Strong demand for Layer-2 solutions
This surge highlights the surging demand for Layer 2 solutions that help speed, cost, and scalability concerns on Layer 1 blockchains like Ethereum. It might give tough competition to Polygon Network (Matic).
Earning yields and BLAST points on transferred Ether
Blast’s unique design has contributed to its attraction. Depositors not only facilitate token transfers but also start earning yields on transferred ether, accompanied by BLAST points. According to the Blast team, “Blast natively participates in ETH staking, and the staking yield is passed back to the L2’s users and dapps. We’ve redesigned the L2 from the ground up so that if you have 1 ETH in your wallet on Blast, over time, it grows to 1.04, 1.08, 1.12 ETH automatically.”
Blast operates on the fundamental principle that markets gravitate toward efficiency, directing liquidity to where it can yield the highest returns. Beyond ETH, stablecoins like USDC, USDT, and DAI also stand to earn yields on Blast.
By bridging stablecoins to Blast, users deposit them into on-chain T-Bill protocols like MakerDAO, and the generated yield is redistributed to Blast users through USDB, the platform’s auto-rebasing stablecoin.
However, users will need to wait until Blast’s mainnet launch in February to withdraw funds or engage in on-chain activities. The platform is currently invite-only, requiring a code from invited users for access. BLAST points earned can be redeemed starting in May.
Of the total funds bridged, over $19 million in ether has been staked on Lido, promising up to a 4% annualized yield. Another $3 million is on Maker, with a smaller tranche of $150,000 in dai (DAI) stablecoins idle in the wallet. Stablecoin bridging users receive Blast’s auto-rebasing stablecoin, USDB, with yields generated from MakerDAO’s on-chain T-Bill protocol.

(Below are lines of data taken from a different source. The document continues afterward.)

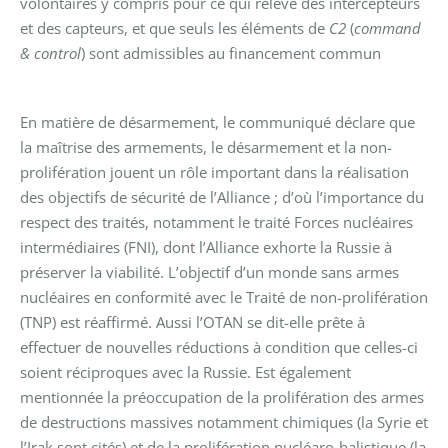
volontaires y compris pour ce qui relève des intercepteurs
et des capteurs, et que seuls les éléments de
C2
(
command
& control
) sont admissibles au financement commun
En matière de désarmement, le communiqué déclare que
la maîtrise des armements, le désarmement et la non-
prolifération jouent un rôle important dans la réalisation
des objectifs de sécurité de l’Alliance ; d’où l’importance du
respect des traités, notamment le traité Forces nucléaires
intermédiaires (FNI), dont l’Alliance exhorte la Russie à
préserver la viabilité.
L’objectif d’un monde sans armes
nucléaires en conformité avec le Traité de non-prolifération
(TNP) est réaffirmé. Aussi l’OTAN se dit-elle prête à
effectuer de nouvelles réductions à condition que celles-ci
soient réciproques avec la Russie.
Est également
mentionnée la préoccupation de la prolifération des armes
de destructions massives notamment chimiques (la Syrie et
l’Irak sont cités) et de la prolifération nucléaro-balistique (la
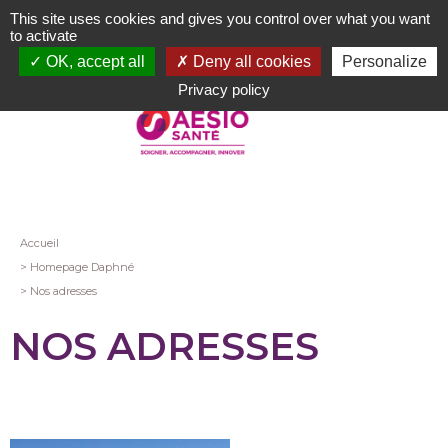
Aller
This site uses cookies and gives you control over what you want
au
to activate
contenu
OK, accept all
Deny all cookies
Personalize
principal
Privacy policy
Fil
Accueil
Homepage Daphné
d'Ariane
Nos adresses
NOS ADRESSES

BLUR prices surge 12% after Blast’s launch
Blast successfully raised over $20 million in a funding round led by Paradigm and Standard Crypto. The project is spearheaded by the pseudonymous figurehead @PacmanBlur, a co-founder of the NFT marketplace Blur. Following Blast’s release, BLUR prices surged by 12% in the past 24 hours, reflecting the positive market response to the new layer 2 solution.
In a separate post, NFT Marketplace Blur Co-Founder PacmanBlur noted that Blast extends the Blur ecosystem, enabling users to earn yields on idle assets while enhancing the technical infrastructure to provide sophisticated NFT products.